Five research organizations and one company have received contracts from the Defense Advanced Research Projects Agency to research and develop technologies needed to create an implantable neural interface that can facilitate communication between the brain and digital systems.
DARPA said Monday the awardees will conduct work under the Neural Engineering System Design program that seeks to demonstrate systems that can potentially support the treatment of sensory problems.
Paradromics and Brown University will focus on aspects of hearing and speech while Columbia University, The Seeing and Hearing Foundation, John B. Pierce Laboratory and the University of California, Berkeley, will study vision.

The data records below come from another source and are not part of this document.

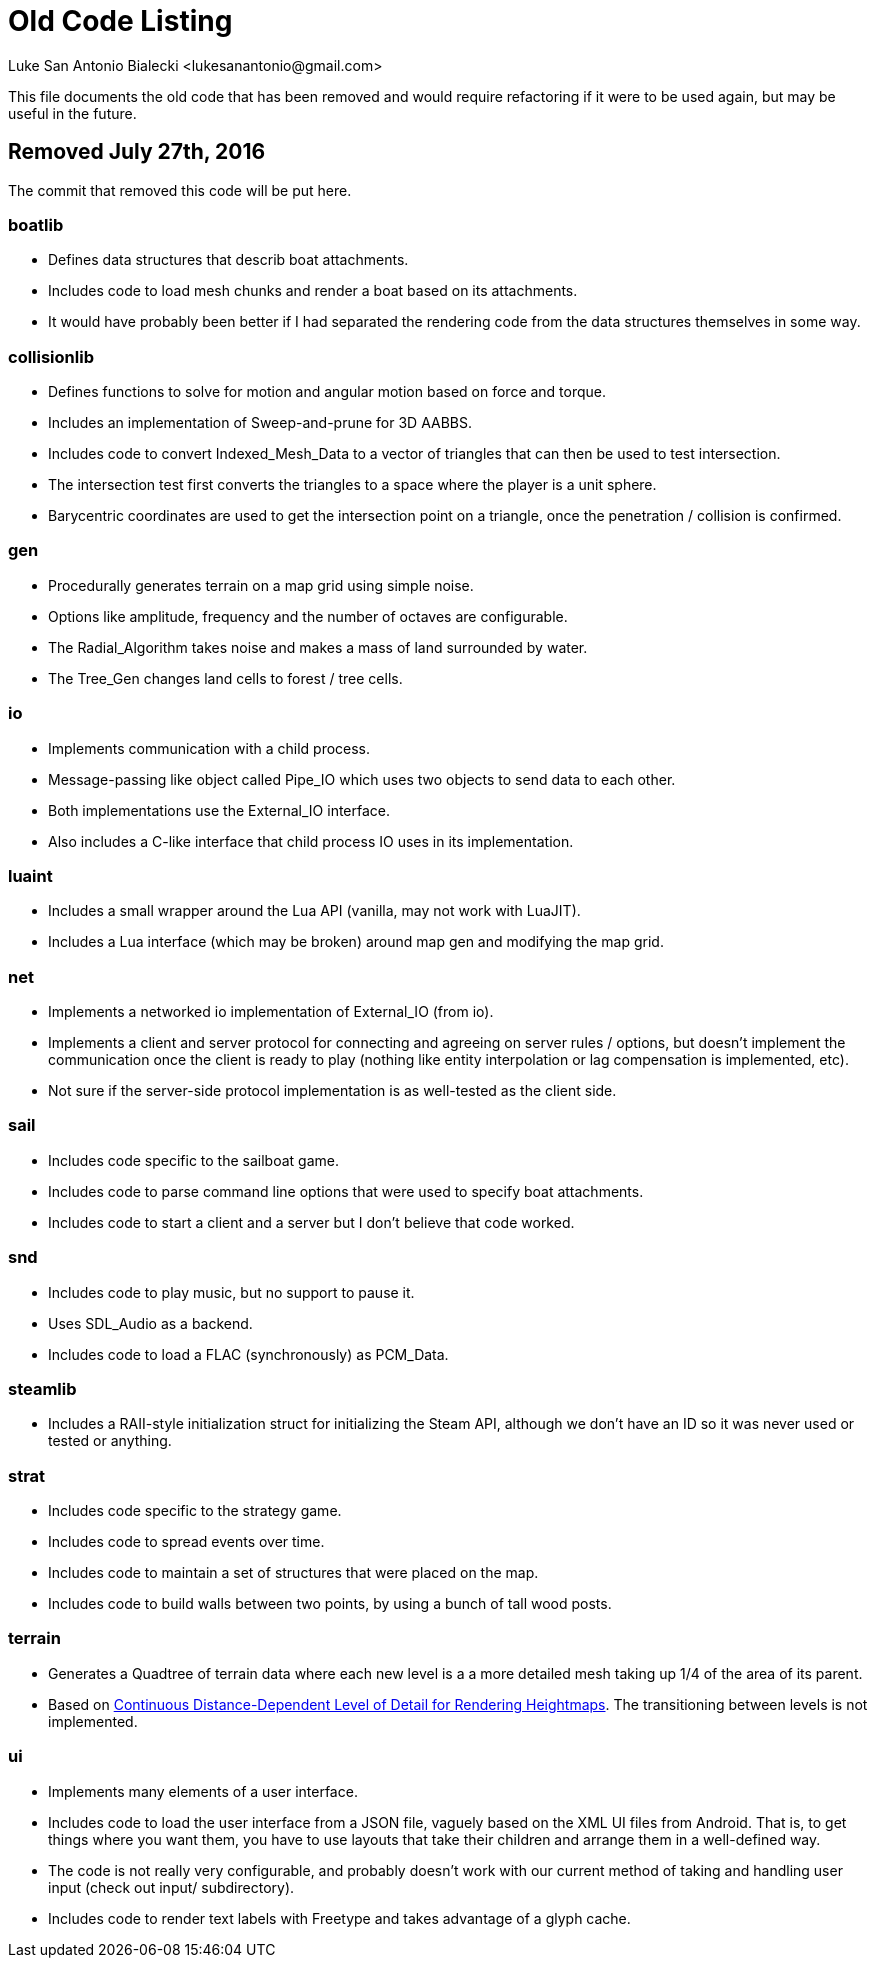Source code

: = Old Code Listing
Luke San Antonio Bialecki <lukesanantonio@gmail.com>

This file documents the old code that has been removed and would require
refactoring if it were to be used again, but may be useful in the future.

== Removed July 27th, 2016
The commit that removed this code will be put here.

=== boatlib
* Defines data structures that describ boat attachments.
* Includes code to load mesh chunks and render a boat based on its attachments.
* It would have probably been better if I had separated the rendering code from
  the data structures themselves in some way.

=== collisionlib
* Defines functions to solve for motion and angular motion based on force and
  torque.
* Includes an implementation of Sweep-and-prune for 3D AABBS.
* Includes code to convert Indexed_Mesh_Data to a vector of triangles that can
  then be used to test intersection.
* The intersection test first converts the triangles to a space where the player
  is a unit sphere.
* Barycentric coordinates are used to get the intersection point on a triangle,
  once the penetration / collision is confirmed.

=== gen
* Procedurally generates terrain on a map grid using simple noise.
* Options like amplitude, frequency and the number of octaves are configurable.
* The Radial_Algorithm takes noise and makes a mass of land surrounded by water.
* The Tree_Gen changes land cells to forest / tree cells.

=== io
* Implements communication with a child process.
* Message-passing like object called Pipe_IO which uses two objects to send data
  to each other.
* Both implementations use the External_IO interface.
* Also includes a C-like interface that child process IO uses in its
  implementation.

=== luaint
* Includes a small wrapper around the Lua API (vanilla, may not work with
  LuaJIT).
* Includes a Lua interface (which may be broken) around map gen and modifying
  the map grid.

=== net
* Implements a networked io implementation of External_IO (from io).
* Implements a client and server protocol for connecting and agreeing on server
  rules / options, but doesn't implement the communication once the client is
  ready to play (nothing like entity interpolation or lag compensation is
  implemented, etc).
* Not sure if the server-side protocol implementation is as well-tested as the
  client side.

=== sail
* Includes code specific to the sailboat game.
* Includes code to parse command line options that were used to specify boat
  attachments.
* Includes code to start a client and a server but I don't believe that code
  worked.

=== snd
* Includes code to play music, but no support to pause it.
* Uses SDL_Audio as a backend.
* Includes code to load a FLAC (synchronously) as PCM_Data.

=== steamlib
* Includes a RAII-style initialization struct for initializing the Steam API,
  although we don't have an ID so it was never used or tested or anything.

=== strat
* Includes code specific to the strategy game.
* Includes code to spread events over time.
* Includes code to maintain a set of structures that were placed on the map.
* Includes code to build walls between two points, by using a bunch of tall wood
  posts.

=== terrain
* Generates a Quadtree of terrain data where each new level is a a more detailed
  mesh taking up 1/4 of the area of its parent.
* Based on
  link:http://www.vertexasylum.com/downloads/cdlod/cdlod_latest.pdf[Continuous
  Distance-Dependent Level of Detail for Rendering Heightmaps]. The
  transitioning between levels is not implemented.

=== ui
* Implements many elements of a user interface.
* Includes code to load the user interface from a JSON file, vaguely based on
  the XML UI files from Android. That is, to get things where you want them, you
  have to use layouts that take their children and arrange them in a
  well-defined way.
* The code is not really very configurable, and probably doesn't work with our
  current method of taking and handling user input (check out input/
  subdirectory).
* Includes code to render text labels with Freetype and takes advantage of a
  glyph cache.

“By increasing the capacity of advanced neural interfaces to engage more than one million neurons in parallel, NESD aims to enable rich two-way communication with the brain at a scale that will help deepen our understanding of that organ’s underlying biology, complexity, and function,” said Phillip Alvelda, founding program manager of NESD.

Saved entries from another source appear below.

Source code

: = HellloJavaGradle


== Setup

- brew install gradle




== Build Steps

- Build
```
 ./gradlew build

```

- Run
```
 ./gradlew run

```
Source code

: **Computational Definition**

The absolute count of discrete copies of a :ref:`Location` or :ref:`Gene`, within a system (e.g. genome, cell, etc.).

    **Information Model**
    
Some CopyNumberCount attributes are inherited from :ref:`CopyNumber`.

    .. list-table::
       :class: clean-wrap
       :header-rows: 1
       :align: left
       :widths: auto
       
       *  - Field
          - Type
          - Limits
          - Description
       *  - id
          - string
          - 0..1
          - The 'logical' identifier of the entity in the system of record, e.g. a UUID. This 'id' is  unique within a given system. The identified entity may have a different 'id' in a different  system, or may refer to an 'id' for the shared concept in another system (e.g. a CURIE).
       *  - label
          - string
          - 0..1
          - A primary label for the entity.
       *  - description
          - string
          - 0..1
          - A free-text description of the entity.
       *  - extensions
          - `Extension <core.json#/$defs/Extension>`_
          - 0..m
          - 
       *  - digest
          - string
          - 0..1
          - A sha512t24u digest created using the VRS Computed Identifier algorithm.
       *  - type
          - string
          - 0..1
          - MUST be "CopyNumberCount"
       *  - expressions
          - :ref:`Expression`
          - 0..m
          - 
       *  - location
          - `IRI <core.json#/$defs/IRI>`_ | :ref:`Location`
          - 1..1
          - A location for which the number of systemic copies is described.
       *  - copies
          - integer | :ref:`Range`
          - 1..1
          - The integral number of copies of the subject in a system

Alvelda added the program seeks to establish a foundation for new neurological therapies.
Under NESD’s first phase, researchers will develop hardware, software and neuroscience then test those new technologies on animals and cultured cells.

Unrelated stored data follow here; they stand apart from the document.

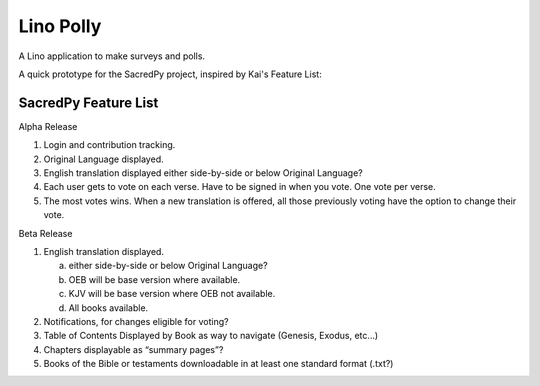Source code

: .. _polly:

==========
Lino Polly
==========

A Lino application to make surveys and polls.

A quick prototype for the SacredPy project, inspired by Kai's Feature List:

SacredPy Feature List
---------------------

Alpha Release

1. Login and contribution tracking.
2. Original Language displayed.
3. English translation displayed
   either side-by-side or below Original Language?
   
4. Each user gets to vote on each verse.
   Have to be signed in when you vote. 
   One vote per verse.
   
5. The most votes wins.
   When a new translation is offered, all those previously voting have the option to change their vote.
   
Beta Release

1. English translation displayed.

   a. either side-by-side or below Original Language?
   b. OEB will be base version where available. 
   c. KJV will be base version where OEB not available. 
   d. All books available.
   
2. Notifications, for changes eligible for voting?
3. Table of Contents Displayed by Book as way to navigate (Genesis, Exodus, etc…)
4. Chapters displayable as “summary pages”?
5. Books of the Bible or testaments downloadable in at least one standard format (.txt?)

The program’s second phase will involve basic studies as well as technology miniaturization and integration efforts.
The teams will also work with the Food and Drug Administration to gain regulatory approval to carry out human safety tests.
NESD researchers will need to address engineering-oriented hardware, bio-compatibility and communication challenges as well as develop mathematical and neuro-computation techniques to decode and encode neural data and compress such information to meet bandwidth and power limits, DARPA noted.
Industry partners will serve as subcontractors to the research teams and provide design assistance, rapid prototyping and fabrication services to help commercialize technologies developed under NESD.